Since our programs are presented free of charge, there is no consequence to the party that cancels — these consequences are borne by those who could have attended, but were prohibited from making a reservation because all available seats had been reserved.
This has gotten me thinking: Should the Nashville Symphony begin charging for its education & community engagement programming? These programs require a tremendous amount of time and money to produce. Ticket prices and other fees, while not covering all of these costs, would help to defray some of those expenditures.
For instance, the Nashville Symphony’s Young People’s Concerts, which are projected to reach over 20,000 students annually, each cost tens of thousands of dollars to produce. They are scheduled a year ahead of time, and many months before their scheduled performances I meet with the conductor and artistic staff to determine the program, which is especially tailored to meet the grade levels of the students attending. For some programs, the symphony collaborates with community partners to develop special opportunities — for instance, for the last three seasons, we collaborated with the classical dance program at Nashville School of the Arts to create special ballet programs for third- and fourth-graders.
Once each program is determined, Education staffers begin to work on a script for each show, and each summer we work with interns to develop extensive curriculum packets, which include lesson plans for participating teachers to use in their classrooms. All of these curriculum packets are published and distributed for free.
Each of these Young People’s Concerts involves many expenses, including :
- coordination and administration of registration for up to 3,000 students per event
- closing off streets for school bus parking
- production staff
- education staff
- transportation for Title I schools, which is underwritten by the Nashville Symphony
Our Young People’s Concerts are only one of more than two dozen education and community engagement programs at the Nashville Symphony, all of which are free. (Click here for an overview.)
To Charge or Not to Charge?
All Nashville Symphony education programs cost money to produce. These expenditures are ultimately paid for by generous donors, foundations and government funders such as the Metro Nashville Arts Commission and Tennessee Arts Commission. We feel accountable to these funders, because they have invested in our institution based on the fundamental principal that we are committed to serving our community.
But how can we serve our community effectively if the students we strive to reach aren’t given the opportunity to participate in our programming? This has led some observers to argue that schools and community organizations ought to pay something for services like education programming so that they understand there is actual cost and value involved — in other words, they need to have some skin in the game.

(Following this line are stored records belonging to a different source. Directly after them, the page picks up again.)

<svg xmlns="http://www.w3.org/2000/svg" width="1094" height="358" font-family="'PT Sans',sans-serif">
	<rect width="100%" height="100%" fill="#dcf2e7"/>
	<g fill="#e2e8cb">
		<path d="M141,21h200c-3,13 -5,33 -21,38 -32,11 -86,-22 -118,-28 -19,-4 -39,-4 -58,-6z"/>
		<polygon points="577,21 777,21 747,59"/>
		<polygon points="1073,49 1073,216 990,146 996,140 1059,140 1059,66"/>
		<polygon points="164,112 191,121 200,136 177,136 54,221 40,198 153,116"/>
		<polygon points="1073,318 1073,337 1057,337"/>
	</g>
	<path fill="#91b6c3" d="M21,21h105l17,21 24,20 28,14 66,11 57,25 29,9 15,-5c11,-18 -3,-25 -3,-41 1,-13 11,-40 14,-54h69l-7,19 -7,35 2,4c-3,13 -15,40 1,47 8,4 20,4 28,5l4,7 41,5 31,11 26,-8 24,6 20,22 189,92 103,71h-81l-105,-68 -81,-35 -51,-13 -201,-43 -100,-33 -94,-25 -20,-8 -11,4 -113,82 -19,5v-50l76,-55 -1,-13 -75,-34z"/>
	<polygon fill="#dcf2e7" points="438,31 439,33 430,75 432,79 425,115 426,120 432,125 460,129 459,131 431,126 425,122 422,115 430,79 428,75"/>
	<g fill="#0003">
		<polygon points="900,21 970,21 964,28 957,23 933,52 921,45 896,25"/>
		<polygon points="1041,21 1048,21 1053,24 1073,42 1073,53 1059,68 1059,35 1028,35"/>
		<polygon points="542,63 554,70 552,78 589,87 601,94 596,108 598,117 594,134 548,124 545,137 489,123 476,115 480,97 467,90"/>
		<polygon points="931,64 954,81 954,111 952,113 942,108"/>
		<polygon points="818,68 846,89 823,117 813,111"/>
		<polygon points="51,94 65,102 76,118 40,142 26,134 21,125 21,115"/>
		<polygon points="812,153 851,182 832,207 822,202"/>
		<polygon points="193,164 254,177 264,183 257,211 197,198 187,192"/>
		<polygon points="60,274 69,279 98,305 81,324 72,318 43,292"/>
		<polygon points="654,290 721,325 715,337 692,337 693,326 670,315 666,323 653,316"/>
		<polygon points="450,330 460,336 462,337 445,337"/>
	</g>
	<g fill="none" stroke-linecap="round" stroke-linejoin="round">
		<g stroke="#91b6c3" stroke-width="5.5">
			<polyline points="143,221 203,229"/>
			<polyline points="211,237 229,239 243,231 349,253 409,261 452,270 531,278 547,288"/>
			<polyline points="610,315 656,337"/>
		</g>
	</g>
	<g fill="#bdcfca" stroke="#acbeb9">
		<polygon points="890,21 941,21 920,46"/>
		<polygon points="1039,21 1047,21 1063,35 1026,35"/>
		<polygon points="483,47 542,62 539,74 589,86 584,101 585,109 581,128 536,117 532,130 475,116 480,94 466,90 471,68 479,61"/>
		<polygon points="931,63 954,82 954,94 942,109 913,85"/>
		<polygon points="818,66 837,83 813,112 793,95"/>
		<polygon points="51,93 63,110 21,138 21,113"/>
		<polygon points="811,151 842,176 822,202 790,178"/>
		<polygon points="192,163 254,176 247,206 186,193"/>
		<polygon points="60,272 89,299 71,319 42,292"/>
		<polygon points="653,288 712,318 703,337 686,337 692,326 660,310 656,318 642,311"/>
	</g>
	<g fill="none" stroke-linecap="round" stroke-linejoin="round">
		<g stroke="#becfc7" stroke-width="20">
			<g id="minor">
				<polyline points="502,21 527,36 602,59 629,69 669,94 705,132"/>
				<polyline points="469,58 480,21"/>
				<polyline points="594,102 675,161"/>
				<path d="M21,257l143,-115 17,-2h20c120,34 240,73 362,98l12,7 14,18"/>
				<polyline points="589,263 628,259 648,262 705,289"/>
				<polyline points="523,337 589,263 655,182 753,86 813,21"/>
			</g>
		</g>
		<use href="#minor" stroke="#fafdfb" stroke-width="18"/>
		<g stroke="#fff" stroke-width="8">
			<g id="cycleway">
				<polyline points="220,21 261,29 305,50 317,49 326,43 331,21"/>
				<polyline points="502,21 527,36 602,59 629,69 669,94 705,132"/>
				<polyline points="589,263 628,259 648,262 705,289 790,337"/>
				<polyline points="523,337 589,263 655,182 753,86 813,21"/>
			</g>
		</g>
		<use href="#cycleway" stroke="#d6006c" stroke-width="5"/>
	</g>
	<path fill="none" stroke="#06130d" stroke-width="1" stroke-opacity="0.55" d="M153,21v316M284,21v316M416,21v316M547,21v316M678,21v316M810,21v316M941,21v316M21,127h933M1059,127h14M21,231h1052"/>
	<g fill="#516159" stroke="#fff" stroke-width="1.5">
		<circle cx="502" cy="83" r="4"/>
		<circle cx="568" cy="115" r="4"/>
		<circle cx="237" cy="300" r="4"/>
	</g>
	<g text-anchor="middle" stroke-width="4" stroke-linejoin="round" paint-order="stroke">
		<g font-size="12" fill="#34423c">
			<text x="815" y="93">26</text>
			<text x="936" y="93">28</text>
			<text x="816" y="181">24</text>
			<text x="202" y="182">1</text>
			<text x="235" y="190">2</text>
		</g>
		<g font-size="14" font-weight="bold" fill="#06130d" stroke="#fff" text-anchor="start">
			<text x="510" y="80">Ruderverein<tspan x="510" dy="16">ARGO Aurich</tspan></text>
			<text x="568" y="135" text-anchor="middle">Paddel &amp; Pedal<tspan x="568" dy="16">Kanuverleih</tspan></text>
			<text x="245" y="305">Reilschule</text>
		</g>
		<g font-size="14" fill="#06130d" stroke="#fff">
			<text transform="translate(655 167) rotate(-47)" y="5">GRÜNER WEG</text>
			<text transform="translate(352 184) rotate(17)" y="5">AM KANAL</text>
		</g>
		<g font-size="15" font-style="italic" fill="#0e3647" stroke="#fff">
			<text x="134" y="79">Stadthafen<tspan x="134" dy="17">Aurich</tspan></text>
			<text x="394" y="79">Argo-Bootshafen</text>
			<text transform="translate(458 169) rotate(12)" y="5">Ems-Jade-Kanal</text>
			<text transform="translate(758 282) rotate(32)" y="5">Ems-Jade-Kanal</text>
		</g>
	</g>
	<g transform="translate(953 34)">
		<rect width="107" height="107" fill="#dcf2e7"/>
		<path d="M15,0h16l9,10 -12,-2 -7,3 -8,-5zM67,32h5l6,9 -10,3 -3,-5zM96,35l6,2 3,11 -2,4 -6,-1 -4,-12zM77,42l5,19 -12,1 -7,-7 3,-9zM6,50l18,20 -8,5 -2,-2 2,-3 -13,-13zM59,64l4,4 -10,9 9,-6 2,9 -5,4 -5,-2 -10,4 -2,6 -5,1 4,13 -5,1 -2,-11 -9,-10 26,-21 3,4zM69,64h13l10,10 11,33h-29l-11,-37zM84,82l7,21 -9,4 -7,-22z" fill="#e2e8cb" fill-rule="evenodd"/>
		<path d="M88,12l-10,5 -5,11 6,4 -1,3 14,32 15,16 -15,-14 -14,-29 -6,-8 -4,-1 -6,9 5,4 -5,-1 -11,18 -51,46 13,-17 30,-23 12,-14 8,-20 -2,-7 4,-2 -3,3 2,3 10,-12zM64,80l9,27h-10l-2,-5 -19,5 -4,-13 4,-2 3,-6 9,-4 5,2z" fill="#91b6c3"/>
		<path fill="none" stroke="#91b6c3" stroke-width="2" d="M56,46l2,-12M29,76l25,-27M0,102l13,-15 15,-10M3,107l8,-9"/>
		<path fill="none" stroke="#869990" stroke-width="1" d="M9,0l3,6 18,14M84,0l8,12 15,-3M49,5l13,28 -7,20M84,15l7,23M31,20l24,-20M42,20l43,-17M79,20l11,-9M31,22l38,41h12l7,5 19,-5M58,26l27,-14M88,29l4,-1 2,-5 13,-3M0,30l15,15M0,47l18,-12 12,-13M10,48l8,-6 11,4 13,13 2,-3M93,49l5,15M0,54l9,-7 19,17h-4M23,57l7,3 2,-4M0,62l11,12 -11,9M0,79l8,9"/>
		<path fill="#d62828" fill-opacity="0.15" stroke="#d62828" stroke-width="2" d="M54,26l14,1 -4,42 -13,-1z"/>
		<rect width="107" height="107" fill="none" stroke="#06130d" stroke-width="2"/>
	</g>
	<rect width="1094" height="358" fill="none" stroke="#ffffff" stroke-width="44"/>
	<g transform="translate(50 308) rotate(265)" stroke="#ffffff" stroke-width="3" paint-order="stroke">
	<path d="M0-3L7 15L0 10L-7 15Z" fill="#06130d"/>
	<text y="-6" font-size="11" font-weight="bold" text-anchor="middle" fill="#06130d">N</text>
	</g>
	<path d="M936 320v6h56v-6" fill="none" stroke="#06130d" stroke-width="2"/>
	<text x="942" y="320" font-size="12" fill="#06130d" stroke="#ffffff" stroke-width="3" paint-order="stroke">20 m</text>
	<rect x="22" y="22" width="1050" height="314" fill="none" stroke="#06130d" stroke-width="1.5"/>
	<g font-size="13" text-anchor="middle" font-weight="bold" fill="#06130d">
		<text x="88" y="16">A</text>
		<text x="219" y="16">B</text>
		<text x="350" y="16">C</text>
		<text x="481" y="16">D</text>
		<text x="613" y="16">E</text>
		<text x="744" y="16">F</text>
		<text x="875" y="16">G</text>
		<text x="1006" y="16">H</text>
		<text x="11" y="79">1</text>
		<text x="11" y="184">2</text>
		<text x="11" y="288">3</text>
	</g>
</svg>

The dilemma the Nashville Symphony faces is that if we charge for our programming, the students who would stand to benefit the most — because there is no other way they could access this programming — will be the ones who are least likely to be able to participate.
Already, however, trends are indicating that free access to arts education is an endangered species — and all but extinct in Nashville. Currently, the Nashville Symphony is the only major performing arts nonprofit in town that offers all of its educational programming to children for free. Although some of the other institutions in town do provide the opportunity to apply for financial assistance (especially for Title I schools), all of them charge for educational programming. That leaves the Nashville Symphony as the last bastion of free performing arts education programming in our community, but if this programming is not valued and cared for by our community, it is just a matter of time before this too goes away.